Now let's have a glimpse of some gadgets found in kitchens of yore - all of them are mechanical ones. There is the coal 'gummatti aduppu' ('angeetti') (center in the above pic). Then there is the coffee grinder fixed on a shelf - the kids used to take turns every day to grind fresh coffee powder for the day with the home-roasted coffee seeds. A handful of the seeds would be put in the cup on top and the handle would be rotated and the ground coffee powder collected in a bowl placed under it. Unfortunately Shanthi has not managed to get the mechanical cylindrical coffee-seed roaster of yesteryears. The pic on below right is of the metal 'kozhal' (cylinder) in which you insert the unpeeled Kerala plantain (nendrapazham), close it with the lid and shove it in the 'adupu' (stove which uses coal or wood) and take it out after a few minutes to find the plantain nicely cooked and ready to eat. Above right is the old coal-iron which some of you must have seen. Below left is the 'thenga cheravai' - coconut scraper. Most of us still have this gadget at home even today but this one is special - take a look - it has an extension at the bottom to serve as a plate! Cool, right?

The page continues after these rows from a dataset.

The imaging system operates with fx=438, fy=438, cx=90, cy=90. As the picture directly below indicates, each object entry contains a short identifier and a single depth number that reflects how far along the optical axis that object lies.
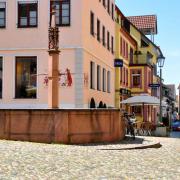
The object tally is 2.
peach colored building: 25.05
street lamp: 25.20
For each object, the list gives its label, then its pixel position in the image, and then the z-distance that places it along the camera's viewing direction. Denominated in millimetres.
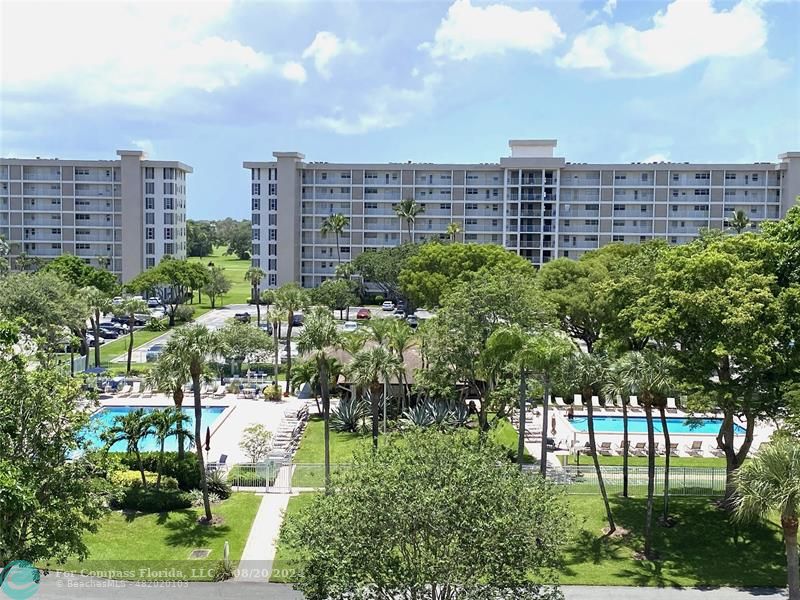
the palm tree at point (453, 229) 99062
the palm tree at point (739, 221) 87688
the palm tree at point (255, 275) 93931
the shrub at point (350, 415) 42656
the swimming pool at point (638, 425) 45969
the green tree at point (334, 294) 81312
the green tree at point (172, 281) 83375
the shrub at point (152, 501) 30250
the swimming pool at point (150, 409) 40503
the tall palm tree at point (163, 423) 31719
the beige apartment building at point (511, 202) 102750
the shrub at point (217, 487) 31953
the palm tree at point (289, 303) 51250
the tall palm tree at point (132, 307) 55750
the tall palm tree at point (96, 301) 54688
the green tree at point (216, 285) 101562
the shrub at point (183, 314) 84750
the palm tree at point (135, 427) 31391
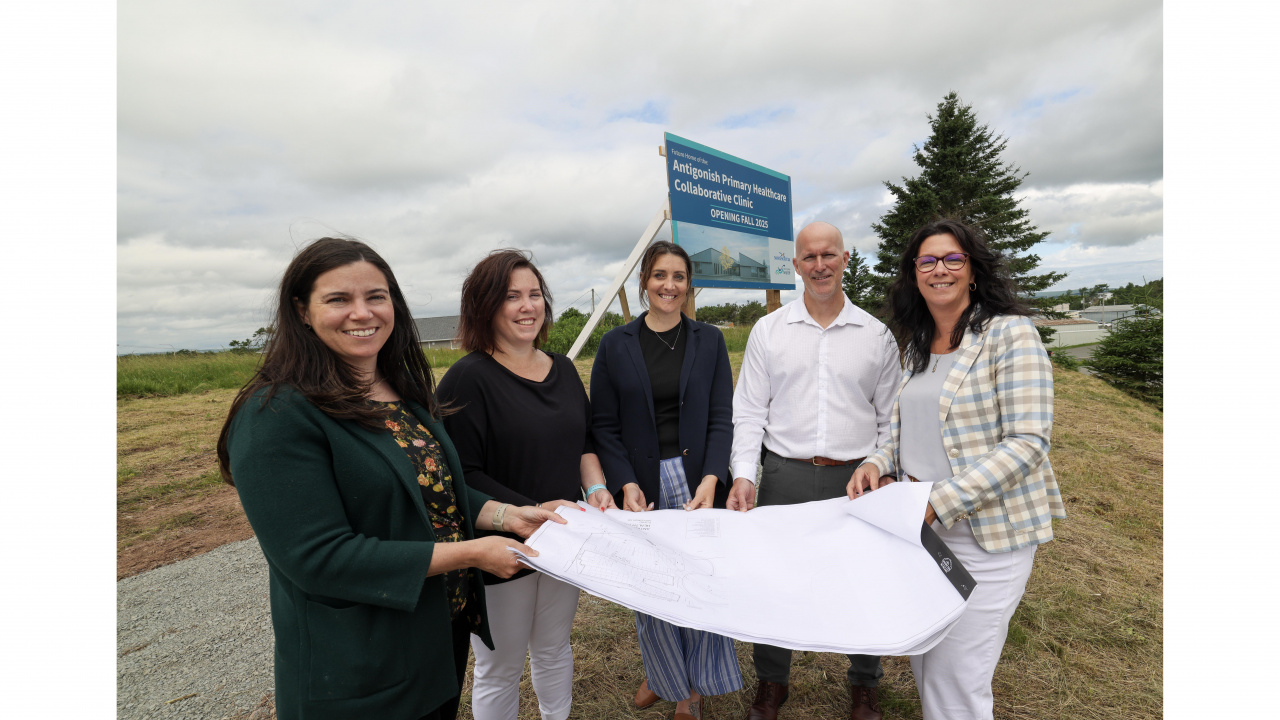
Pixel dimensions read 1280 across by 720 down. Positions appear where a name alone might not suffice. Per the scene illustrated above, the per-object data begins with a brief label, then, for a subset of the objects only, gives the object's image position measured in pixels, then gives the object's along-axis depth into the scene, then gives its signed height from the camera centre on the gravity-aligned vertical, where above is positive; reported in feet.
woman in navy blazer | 8.30 -1.13
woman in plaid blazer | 5.54 -0.94
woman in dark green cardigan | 4.23 -1.22
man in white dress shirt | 8.28 -0.78
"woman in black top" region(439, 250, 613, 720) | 6.73 -1.07
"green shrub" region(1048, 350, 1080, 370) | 61.46 -1.22
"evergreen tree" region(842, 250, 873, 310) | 80.07 +11.05
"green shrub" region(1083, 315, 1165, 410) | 46.16 -0.67
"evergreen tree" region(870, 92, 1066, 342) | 77.97 +22.94
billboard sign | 16.96 +4.63
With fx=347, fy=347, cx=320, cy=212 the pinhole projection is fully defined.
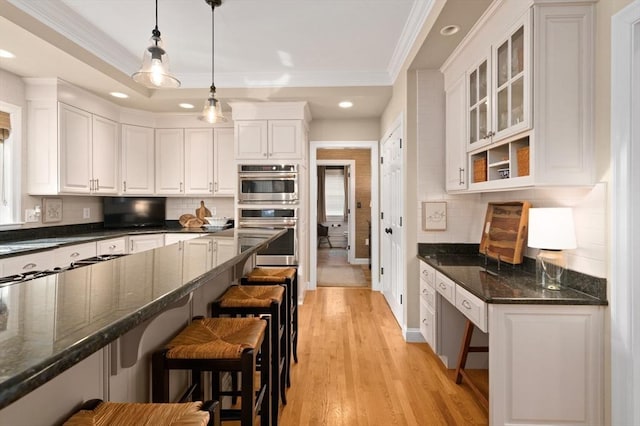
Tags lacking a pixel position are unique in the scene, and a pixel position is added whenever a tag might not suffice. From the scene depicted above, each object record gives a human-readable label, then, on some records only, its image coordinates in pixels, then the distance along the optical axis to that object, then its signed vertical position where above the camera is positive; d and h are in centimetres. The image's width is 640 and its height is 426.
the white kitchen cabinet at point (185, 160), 463 +68
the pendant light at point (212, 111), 270 +78
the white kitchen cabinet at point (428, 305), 272 -78
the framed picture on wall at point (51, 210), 362 +1
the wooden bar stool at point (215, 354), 121 -51
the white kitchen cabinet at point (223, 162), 461 +65
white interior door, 353 -16
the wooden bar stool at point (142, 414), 83 -50
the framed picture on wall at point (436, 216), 306 -4
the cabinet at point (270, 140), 408 +84
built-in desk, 168 -71
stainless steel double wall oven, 410 +10
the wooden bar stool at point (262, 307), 183 -51
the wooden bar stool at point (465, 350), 231 -100
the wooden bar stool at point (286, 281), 239 -48
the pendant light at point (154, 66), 195 +82
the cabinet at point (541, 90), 175 +65
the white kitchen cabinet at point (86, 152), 355 +66
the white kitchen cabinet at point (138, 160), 439 +66
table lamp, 178 -15
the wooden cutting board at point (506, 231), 228 -14
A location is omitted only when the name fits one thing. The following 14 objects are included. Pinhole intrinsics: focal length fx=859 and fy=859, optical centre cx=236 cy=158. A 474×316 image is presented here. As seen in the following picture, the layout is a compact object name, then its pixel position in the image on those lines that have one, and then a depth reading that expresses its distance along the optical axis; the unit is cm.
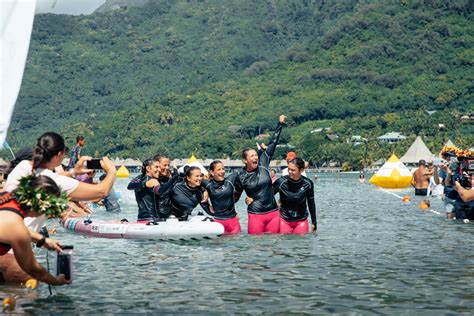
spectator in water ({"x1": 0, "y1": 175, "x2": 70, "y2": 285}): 872
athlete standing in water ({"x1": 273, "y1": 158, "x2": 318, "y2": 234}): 1730
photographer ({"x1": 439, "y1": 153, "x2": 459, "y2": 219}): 2200
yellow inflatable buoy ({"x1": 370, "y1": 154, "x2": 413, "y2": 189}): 4872
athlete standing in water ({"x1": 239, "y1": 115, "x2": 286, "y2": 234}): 1742
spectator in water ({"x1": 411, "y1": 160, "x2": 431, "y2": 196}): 3916
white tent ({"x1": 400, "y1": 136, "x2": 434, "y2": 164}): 15868
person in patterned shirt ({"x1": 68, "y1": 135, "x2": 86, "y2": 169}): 2486
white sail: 788
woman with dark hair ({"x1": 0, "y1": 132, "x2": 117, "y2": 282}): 914
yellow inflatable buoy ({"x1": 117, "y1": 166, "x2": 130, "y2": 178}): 10031
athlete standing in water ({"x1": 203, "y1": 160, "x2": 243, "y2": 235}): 1772
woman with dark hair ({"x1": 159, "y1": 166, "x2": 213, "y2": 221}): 1809
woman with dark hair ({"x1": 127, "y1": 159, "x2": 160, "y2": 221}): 1764
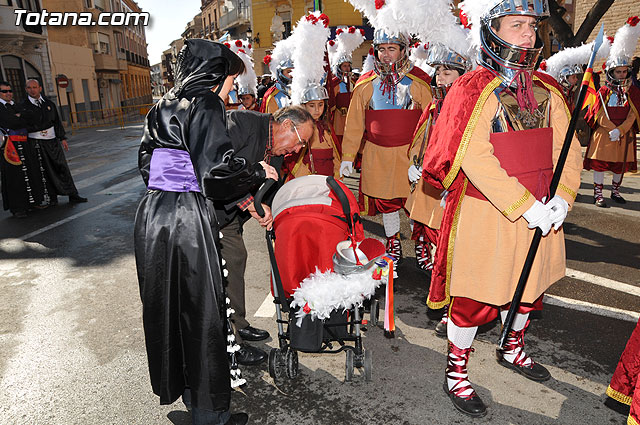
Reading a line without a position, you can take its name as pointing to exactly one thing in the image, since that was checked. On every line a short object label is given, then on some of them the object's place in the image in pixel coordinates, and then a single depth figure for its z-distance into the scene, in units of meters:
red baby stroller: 2.78
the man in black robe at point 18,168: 7.65
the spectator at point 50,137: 7.82
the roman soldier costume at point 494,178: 2.50
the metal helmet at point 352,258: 2.78
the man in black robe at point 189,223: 2.27
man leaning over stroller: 2.79
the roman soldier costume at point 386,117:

Shanthi has an ancient 'sevai naazhi' - a brass one mounted on a tiny wooden table with a wooden press (in the center in the pic). This would require tremendous pressure to squeeze out the 'sevai'. My parents had given me a metallic screwable 'sevai naazhi' but it has vanished from my house as I switched over to instant 'sevai' - don't ask how / where! The gadgets on the left are 'thenguzhal naazhi and Srilankan 'idiappam-maker' - don't fail to notice that they do not have separate plate-moulds but built-in holed-plates! The gadget on the right is the brass 'puttu kutti' used to prepare 'puttu'.

Then I found these novelties - the 'chilambu' (anklet), the 'midhiyadi' (ancient wooden slip-ons), the chimney lamp, peacock door handles and a 'Buddha' lock. 

And these lamps above are called 'kappalandi' vilakku - probably used by vendors frying and selling groundnuts .....

There is the permanent 'nalungu' coconut ( a hollow brass spherical ball with a few pellets inside to go clickety click) - used for the several weddings in an ancestral house.


Many of you must have seen the 'kindi' - at least in Malayalam movies - normally when anyone returns home after an outing, they pick up the 'kindi' filled water and wash their feet.

I mistook this item to be a giant puja item for 'camphor arti'. But I was told that this is the item is the 'vaal uruli' to pick up 'payasam' for naivedyam at the temples.

The best creation out of waste (read 'unused stuff') was the artistic center table adapted from the 'thottil' (cradle) which had been bought more than 50 years ago for Shanthi herself.

She has also preserved and maintained the double desk and the two tiny chairs used by her husband and his elder brother. Of course Shanthi's daughters have long outgrown them, so perhaps these will have to wait for the next gen kids!


These are not all - there are plenty more miscellaneous items. She is into numismatics too - her collection of coins are irresistibly tempting. 

And paintings too - not Raja Ravi Varma's but good replicas. I felt the satisfaction of having visited a mini museum, thanks to Shanthi. 

During this little verbal-visual tour, I do hope you too will enjoy the sight of some stuff you have never seen / only heard about before or revive nostalgic memories of your childhood experiences!